* [What this task involves]: Reproduce the data word for word, keeping every line complete.

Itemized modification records
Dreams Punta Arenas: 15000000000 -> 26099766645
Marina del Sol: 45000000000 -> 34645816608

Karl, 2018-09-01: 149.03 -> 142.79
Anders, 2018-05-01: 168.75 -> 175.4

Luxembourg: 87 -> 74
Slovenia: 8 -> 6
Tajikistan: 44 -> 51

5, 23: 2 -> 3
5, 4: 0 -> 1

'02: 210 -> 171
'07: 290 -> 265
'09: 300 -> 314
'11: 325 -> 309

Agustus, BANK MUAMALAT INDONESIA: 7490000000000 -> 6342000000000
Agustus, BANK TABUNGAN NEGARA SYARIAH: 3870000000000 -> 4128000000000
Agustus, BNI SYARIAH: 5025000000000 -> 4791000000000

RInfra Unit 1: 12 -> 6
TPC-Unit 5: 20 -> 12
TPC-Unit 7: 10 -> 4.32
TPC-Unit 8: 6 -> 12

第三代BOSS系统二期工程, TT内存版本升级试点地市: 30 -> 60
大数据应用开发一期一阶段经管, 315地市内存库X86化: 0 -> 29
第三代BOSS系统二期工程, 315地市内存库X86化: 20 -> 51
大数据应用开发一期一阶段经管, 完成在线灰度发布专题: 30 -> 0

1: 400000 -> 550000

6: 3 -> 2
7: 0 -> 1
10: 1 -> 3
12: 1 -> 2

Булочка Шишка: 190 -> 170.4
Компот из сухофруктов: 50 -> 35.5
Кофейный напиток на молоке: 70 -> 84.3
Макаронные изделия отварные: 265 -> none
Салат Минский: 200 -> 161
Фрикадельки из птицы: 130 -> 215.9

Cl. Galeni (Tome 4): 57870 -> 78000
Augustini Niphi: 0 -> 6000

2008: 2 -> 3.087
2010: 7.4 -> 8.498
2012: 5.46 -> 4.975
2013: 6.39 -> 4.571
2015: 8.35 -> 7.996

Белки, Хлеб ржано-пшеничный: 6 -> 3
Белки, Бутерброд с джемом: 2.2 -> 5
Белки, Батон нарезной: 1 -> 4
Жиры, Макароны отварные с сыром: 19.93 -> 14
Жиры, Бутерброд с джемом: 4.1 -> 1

* [Your response]:
Dreams Punta Arenas: 15000000000 -> 26099766645
Marina del Sol: 45000000000 -> 34645816608

Karl, 2018-09-01: 149.03 -> 142.79
Anders, 2018-05-01: 168.75 -> 175.4

Luxembourg: 87 -> 74
Slovenia: 8 -> 6
Tajikistan: 44 -> 51

5, 23: 2 -> 3
5, 4: 0 -> 1

'02: 210 -> 171
'07: 290 -> 265
'09: 300 -> 314
'11: 325 -> 309

Agustus, BANK MUAMALAT INDONESIA: 7490000000000 -> 6342000000000
Agustus, BANK TABUNGAN NEGARA SYARIAH: 3870000000000 -> 4128000000000
Agustus, BNI SYARIAH: 5025000000000 -> 4791000000000

RInfra Unit 1: 12 -> 6
TPC-Unit 5: 20 -> 12
TPC-Unit 7: 10 -> 4.32
TPC-Unit 8: 6 -> 12

第三代BOSS系统二期工程, TT内存版本升级试点地市: 30 -> 60
大数据应用开发一期一阶段经管, 315地市内存库X86化: 0 -> 29
第三代BOSS系统二期工程, 315地市内存库X86化: 20 -> 51
大数据应用开发一期一阶段经管, 完成在线灰度发布专题: 30 -> 0

1: 400000 -> 550000

6: 3 -> 2
7: 0 -> 1
10: 1 -> 3
12: 1 -> 2

Булочка Шишка: 190 -> 170.4
Компот из сухофруктов: 50 -> 35.5
Кофейный напиток на молоке: 70 -> 84.3
Макаронные изделия отварные: 265 -> none
Салат Минский: 200 -> 161
Фрикадельки из птицы: 130 -> 215.9

Cl. Galeni (Tome 4): 57870 -> 78000
Augustini Niphi: 0 -> 6000

2008: 2 -> 3.087
2010: 7.4 -> 8.498
2012: 5.46 -> 4.975
2013: 6.39 -> 4.571
2015: 8.35 -> 7.996

Белки, Хлеб ржано-пшеничный: 6 -> 3
Белки, Бутерброд с джемом: 2.2 -> 5
Белки, Батон нарезной: 1 -> 4
Жиры, Макароны отварные с сыром: 19.93 -> 14
Жиры, Бутерброд с джемом: 4.1 -> 1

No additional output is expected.